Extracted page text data
....

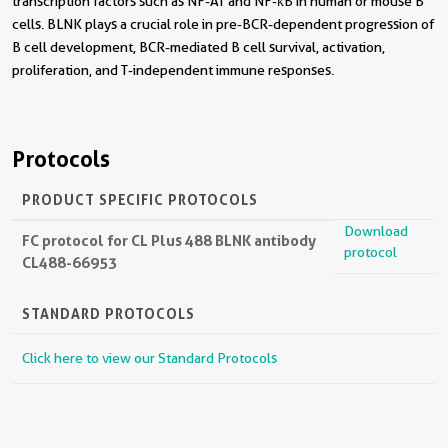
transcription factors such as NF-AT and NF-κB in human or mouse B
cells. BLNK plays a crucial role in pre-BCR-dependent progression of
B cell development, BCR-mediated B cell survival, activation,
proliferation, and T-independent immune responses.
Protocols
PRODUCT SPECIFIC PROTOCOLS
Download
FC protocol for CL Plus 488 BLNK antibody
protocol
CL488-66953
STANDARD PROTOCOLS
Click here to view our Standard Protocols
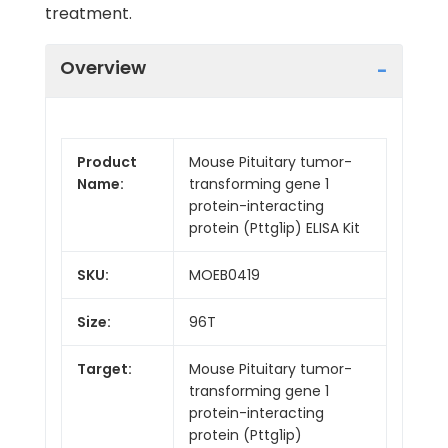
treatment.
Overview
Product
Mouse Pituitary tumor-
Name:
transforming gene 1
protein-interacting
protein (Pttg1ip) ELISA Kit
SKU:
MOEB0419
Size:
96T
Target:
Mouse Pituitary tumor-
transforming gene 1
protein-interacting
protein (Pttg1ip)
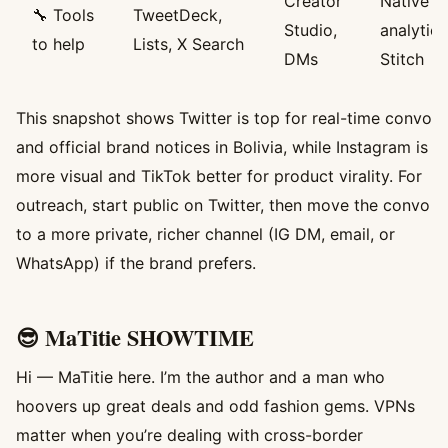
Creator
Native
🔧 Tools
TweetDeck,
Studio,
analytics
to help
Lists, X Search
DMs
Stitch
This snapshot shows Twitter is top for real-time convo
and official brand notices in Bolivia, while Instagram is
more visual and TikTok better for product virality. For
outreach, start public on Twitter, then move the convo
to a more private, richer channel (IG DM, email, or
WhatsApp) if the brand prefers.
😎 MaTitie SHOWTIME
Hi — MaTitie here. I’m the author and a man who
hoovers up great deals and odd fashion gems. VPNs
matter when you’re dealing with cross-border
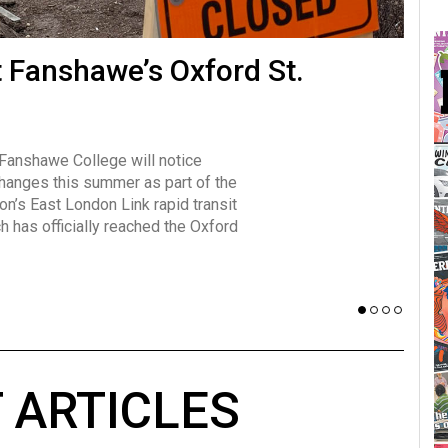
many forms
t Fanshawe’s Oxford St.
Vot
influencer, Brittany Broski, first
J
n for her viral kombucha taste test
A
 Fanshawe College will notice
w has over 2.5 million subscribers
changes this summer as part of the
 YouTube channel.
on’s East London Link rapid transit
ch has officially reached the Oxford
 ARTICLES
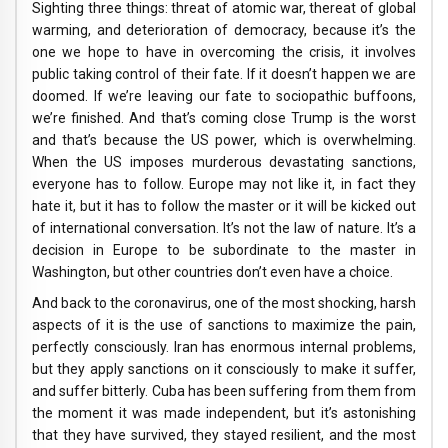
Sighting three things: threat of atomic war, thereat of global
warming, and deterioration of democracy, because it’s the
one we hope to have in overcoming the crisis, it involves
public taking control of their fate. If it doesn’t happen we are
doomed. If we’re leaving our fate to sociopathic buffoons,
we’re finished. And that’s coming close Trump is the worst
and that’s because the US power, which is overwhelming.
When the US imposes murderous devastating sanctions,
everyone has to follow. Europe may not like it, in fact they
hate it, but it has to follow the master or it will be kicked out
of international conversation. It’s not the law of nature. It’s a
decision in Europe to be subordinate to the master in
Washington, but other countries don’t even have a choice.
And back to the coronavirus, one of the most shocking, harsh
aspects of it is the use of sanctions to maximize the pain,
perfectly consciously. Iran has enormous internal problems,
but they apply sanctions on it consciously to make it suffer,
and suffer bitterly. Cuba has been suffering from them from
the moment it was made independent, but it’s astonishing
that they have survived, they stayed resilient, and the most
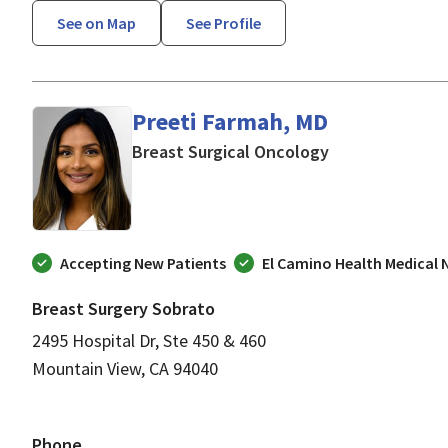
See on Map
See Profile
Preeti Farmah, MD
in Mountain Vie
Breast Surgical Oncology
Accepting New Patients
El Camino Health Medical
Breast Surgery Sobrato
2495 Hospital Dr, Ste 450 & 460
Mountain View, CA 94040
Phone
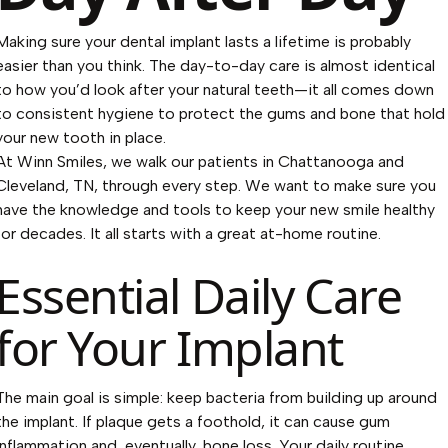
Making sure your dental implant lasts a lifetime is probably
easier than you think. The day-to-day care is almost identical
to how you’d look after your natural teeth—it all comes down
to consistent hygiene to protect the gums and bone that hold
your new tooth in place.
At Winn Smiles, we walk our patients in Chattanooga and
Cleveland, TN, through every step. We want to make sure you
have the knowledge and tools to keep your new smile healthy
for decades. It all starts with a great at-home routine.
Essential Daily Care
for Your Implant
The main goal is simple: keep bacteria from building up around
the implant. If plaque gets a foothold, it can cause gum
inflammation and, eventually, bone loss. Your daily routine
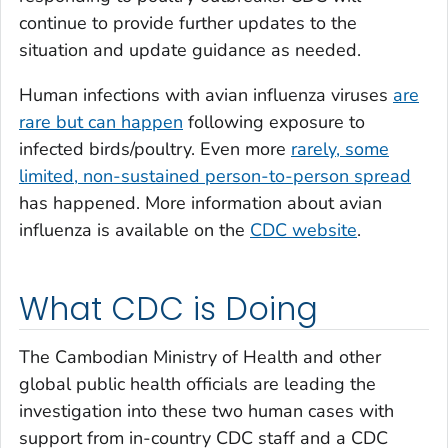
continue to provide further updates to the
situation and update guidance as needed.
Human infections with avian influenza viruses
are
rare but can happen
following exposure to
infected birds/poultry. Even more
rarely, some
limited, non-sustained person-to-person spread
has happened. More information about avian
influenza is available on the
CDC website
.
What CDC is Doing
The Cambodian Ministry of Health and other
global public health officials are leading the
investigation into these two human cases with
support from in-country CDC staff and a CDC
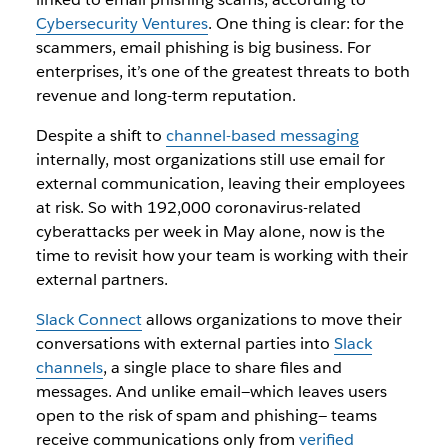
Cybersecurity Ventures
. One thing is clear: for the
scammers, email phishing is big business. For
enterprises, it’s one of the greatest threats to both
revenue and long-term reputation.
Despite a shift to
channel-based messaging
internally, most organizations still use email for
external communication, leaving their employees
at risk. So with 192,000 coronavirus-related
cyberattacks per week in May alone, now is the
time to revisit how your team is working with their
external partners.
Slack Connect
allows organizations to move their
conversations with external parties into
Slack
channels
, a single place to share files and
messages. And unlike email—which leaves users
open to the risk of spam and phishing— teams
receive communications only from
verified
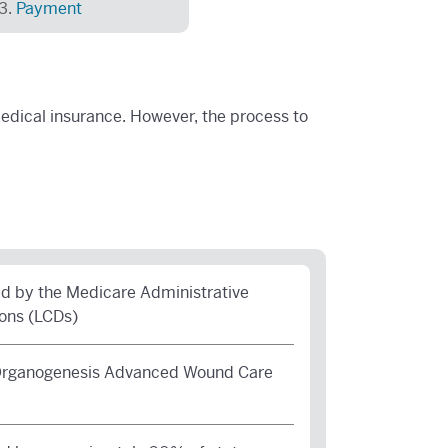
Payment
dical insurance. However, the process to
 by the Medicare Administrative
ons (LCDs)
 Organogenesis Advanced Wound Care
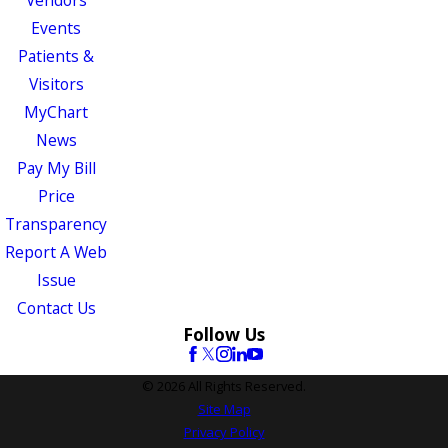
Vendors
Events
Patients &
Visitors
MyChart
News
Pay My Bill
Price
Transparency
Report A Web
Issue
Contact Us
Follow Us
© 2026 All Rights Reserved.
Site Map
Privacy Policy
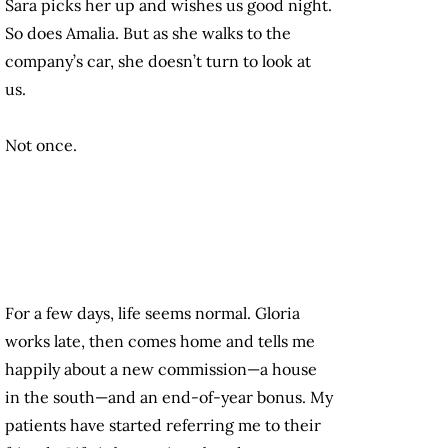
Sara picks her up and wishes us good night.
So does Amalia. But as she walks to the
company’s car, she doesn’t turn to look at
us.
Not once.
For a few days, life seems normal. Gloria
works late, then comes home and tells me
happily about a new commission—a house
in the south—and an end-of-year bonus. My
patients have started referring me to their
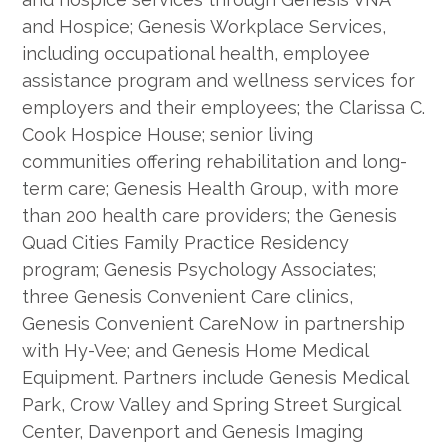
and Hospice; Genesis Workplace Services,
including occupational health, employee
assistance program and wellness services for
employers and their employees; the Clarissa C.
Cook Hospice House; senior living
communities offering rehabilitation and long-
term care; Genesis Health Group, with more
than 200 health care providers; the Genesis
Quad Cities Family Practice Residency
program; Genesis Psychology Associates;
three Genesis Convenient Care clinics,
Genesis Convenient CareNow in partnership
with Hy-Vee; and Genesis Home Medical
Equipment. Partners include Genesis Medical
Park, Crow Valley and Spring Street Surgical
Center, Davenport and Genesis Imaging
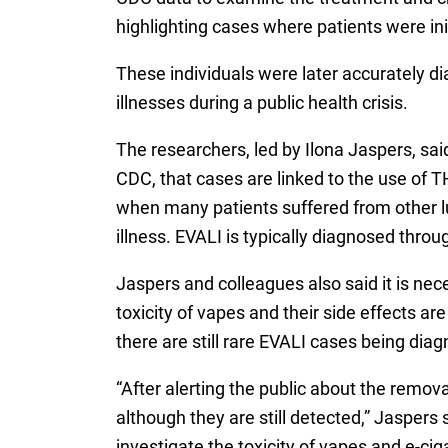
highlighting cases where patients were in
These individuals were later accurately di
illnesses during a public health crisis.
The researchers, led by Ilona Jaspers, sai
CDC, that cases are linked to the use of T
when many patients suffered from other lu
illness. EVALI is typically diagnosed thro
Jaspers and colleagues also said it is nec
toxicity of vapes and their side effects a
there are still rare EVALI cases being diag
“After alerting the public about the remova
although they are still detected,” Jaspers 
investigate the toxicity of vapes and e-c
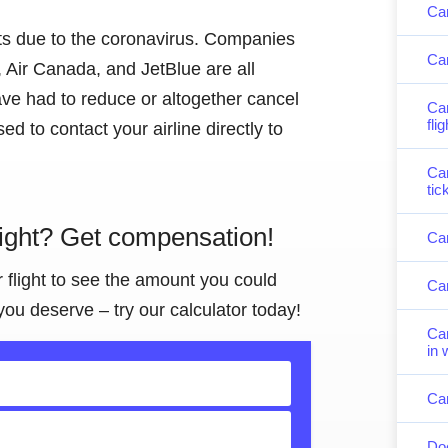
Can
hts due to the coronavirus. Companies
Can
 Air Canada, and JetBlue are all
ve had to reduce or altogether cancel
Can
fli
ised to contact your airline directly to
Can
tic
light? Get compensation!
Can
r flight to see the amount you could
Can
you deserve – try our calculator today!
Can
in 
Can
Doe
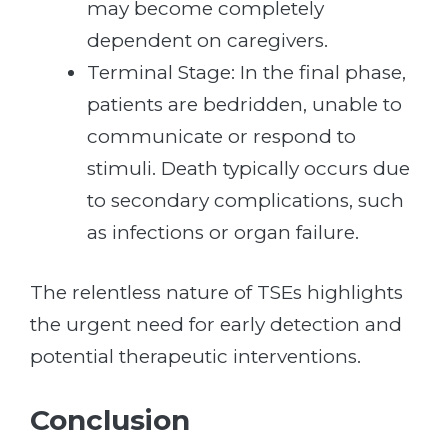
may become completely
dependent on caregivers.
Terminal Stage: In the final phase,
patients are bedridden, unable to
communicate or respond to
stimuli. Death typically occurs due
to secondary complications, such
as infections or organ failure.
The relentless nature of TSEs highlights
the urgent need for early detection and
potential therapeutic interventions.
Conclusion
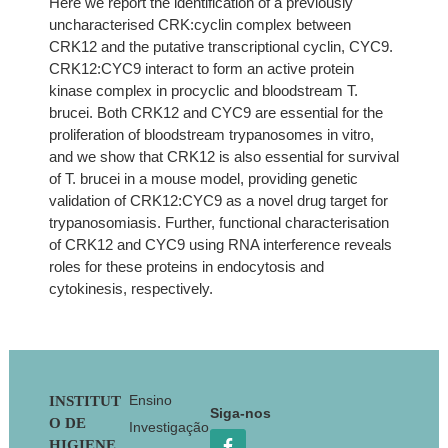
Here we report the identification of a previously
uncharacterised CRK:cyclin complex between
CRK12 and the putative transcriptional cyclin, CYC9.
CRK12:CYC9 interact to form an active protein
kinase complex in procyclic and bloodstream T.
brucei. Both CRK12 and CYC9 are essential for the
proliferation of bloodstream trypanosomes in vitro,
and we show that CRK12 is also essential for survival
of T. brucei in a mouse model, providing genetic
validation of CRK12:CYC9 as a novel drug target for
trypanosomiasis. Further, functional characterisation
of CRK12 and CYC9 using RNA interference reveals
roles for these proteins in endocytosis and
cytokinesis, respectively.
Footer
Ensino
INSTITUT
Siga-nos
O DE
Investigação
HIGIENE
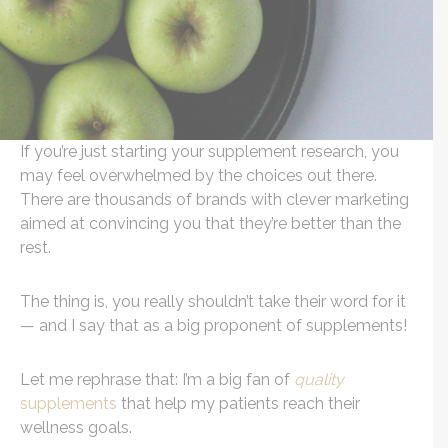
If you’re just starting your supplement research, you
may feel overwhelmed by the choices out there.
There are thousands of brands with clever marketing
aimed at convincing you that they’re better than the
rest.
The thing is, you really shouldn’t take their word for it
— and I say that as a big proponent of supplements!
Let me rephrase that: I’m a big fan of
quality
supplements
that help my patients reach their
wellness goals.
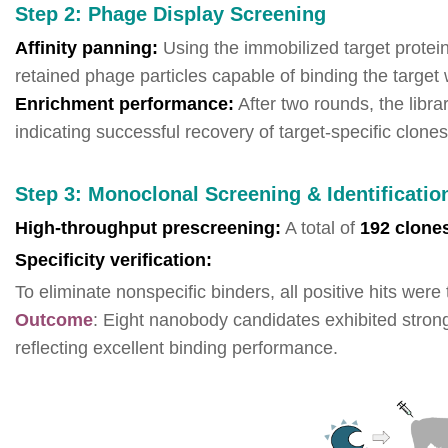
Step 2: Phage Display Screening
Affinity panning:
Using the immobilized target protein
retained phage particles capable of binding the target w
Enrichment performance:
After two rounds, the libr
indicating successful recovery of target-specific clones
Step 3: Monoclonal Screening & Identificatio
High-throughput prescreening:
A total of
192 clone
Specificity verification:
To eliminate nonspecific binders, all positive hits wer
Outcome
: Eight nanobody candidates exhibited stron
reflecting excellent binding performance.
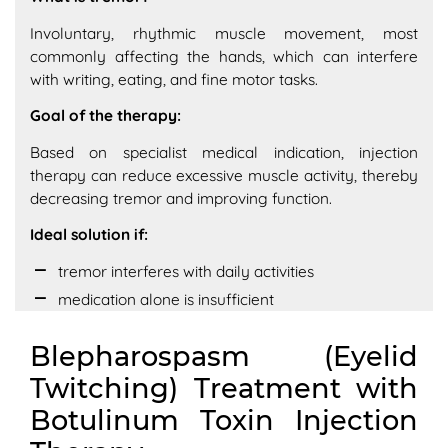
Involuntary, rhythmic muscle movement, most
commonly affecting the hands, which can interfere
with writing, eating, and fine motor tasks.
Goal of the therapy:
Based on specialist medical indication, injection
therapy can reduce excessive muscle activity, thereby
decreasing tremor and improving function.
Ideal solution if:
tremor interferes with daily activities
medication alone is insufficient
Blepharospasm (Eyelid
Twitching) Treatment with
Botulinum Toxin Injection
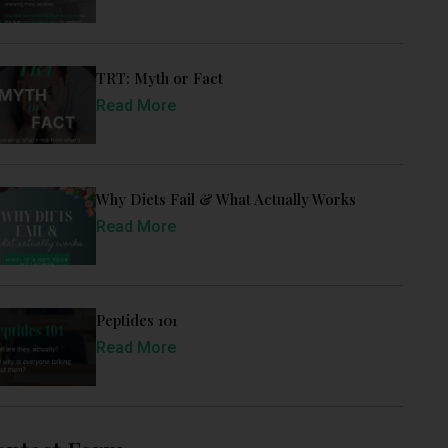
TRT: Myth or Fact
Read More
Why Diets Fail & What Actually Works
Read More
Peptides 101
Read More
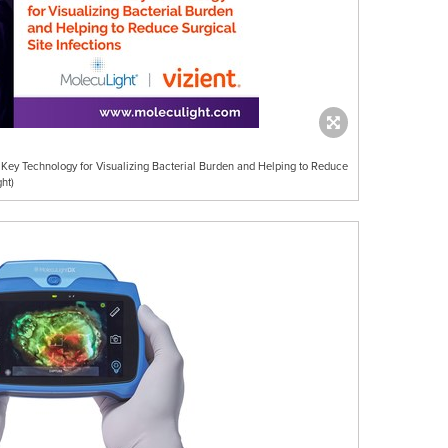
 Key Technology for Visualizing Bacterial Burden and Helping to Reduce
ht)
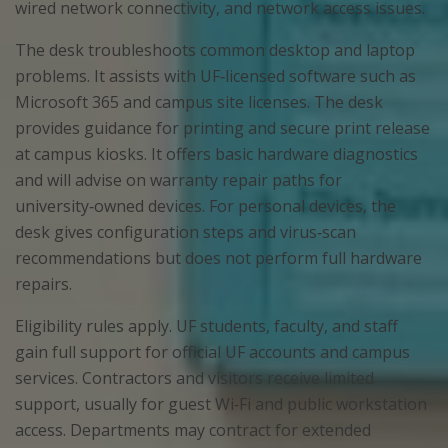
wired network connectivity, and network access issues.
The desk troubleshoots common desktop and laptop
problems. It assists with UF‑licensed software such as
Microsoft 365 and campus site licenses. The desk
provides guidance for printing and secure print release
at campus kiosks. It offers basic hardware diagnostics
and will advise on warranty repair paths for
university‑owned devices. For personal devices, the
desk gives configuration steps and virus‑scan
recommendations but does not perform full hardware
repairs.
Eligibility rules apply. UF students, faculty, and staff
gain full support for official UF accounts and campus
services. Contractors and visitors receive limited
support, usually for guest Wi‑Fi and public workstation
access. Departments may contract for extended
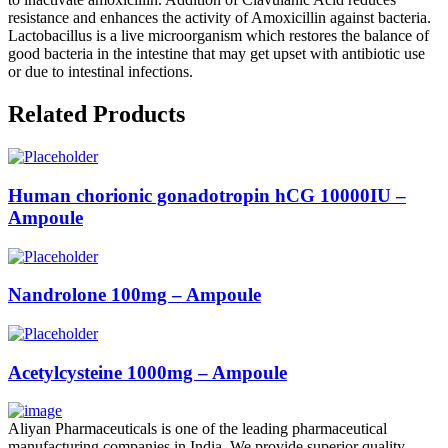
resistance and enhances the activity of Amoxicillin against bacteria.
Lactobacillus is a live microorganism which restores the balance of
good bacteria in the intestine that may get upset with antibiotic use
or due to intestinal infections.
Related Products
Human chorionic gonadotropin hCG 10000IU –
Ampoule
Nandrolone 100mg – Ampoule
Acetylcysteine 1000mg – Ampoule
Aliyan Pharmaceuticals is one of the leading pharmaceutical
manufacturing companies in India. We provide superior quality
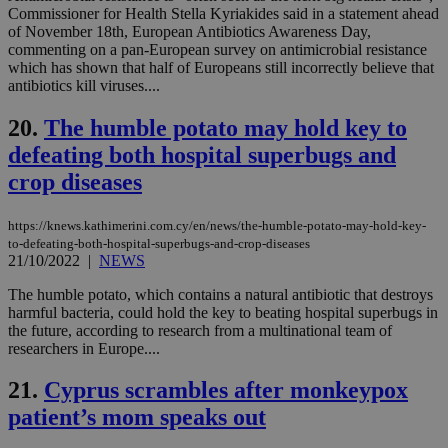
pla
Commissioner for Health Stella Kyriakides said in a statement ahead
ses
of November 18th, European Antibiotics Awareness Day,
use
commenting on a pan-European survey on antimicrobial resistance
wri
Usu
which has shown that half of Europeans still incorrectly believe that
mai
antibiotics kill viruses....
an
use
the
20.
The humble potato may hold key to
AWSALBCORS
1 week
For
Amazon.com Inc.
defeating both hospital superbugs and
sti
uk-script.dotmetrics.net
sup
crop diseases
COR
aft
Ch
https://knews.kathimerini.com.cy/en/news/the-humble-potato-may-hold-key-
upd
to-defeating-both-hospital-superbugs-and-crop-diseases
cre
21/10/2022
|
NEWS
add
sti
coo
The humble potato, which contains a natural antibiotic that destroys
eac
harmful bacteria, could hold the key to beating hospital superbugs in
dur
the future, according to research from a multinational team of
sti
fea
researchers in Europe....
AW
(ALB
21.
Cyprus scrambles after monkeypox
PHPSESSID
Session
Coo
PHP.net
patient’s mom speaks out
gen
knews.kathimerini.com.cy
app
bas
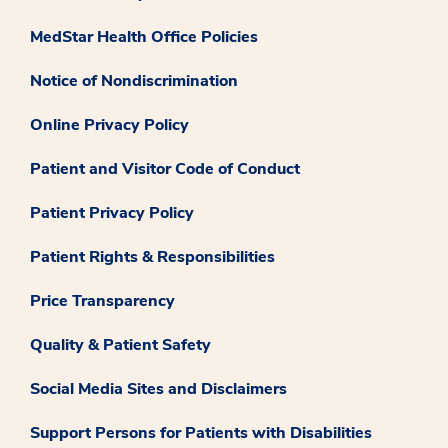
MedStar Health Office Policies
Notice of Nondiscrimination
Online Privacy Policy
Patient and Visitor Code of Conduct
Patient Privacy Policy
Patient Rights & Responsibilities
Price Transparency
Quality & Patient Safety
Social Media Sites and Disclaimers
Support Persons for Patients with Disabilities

....

> [TASK DIRECTIONS]:
Find the word "comes" in the records and pull out each line that has it.

> [RESPONSE]:
to how you’d look after your natural teeth—it all comes down
works late, then comes home and tells me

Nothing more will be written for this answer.